In a small study performed in London and published in the Journal of Clinical Oncology, 21 men, whose prostate cancer was unresponsive to treatment, were given the drug abiraterone. Results from the study show the drug could help treat aggressive forms of prostate cancer in up to 80 percent of men.
The study tested men who, on average, had only about a year to live. Lead researcher Johann de Bono said that the drug shrank tumors, alleviated pain, and decreased PSAs—proteins that measure prostate cancer levels.
Red Orbit writer Lyndsay Moss calls the aggressive form of prostate cancer “almost always fatal,” but de Bono noted that some patients who have taken abiraterone for over two years are “still doing well.”

- **Directions**
[1] List the effects of abiraterone that the lead researcher reports in the abiraterone article.
[2] According to the abiraterone article, how many men were given the drug in the London study?
[3] Continue the abiraterone article from its last sentence.
The material that comes after the abiraterone article is separate from it.

- **Entries shown**
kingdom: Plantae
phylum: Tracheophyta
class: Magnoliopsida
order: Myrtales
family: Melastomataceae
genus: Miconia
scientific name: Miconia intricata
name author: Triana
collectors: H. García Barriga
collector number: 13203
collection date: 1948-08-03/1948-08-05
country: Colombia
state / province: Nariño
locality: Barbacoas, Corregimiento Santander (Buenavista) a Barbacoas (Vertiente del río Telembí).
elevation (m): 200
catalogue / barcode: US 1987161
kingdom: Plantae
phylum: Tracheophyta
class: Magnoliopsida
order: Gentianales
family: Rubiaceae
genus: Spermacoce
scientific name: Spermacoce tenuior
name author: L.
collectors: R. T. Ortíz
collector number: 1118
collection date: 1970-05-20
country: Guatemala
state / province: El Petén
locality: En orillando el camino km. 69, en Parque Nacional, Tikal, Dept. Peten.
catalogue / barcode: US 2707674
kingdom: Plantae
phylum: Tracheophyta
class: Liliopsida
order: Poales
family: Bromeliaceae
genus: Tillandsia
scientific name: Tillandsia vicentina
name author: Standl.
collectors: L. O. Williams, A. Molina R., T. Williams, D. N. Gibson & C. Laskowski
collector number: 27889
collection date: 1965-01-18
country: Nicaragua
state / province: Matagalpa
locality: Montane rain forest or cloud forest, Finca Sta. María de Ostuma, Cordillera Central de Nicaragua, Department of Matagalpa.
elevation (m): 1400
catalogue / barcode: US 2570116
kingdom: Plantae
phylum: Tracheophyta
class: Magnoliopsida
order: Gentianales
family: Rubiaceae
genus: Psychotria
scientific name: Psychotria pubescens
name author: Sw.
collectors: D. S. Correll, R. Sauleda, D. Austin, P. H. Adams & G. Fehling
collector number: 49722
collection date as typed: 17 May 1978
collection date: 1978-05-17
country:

- **Outputs for the tasks**
[1]
- Shrank tumors
- Alleviated pain
- Decreased PSAs

[2] 21 men.

[3]
Abiraterone, according The Independent, acts by “switching off an oncogene”, a gene in cancer patients that codes other proteins, as well as shutting down testosterone production in all types of tissue, not just the testicles. Red Orbit reports that an international study of 1,200 men and a trial for women with breast cancer are both in progress.
Health writer Richard Smith is skeptical about the idea of a “wonder drug” for cancer, however. Smith explains that a phase 1 trial is “designed simply to find out if patients can tolerate the drug. So we might legitimately conclude that there is some evidence that the drug will act against the cancer, but we are a very long way from being able to conclude that it will save 10,000 lives a year.”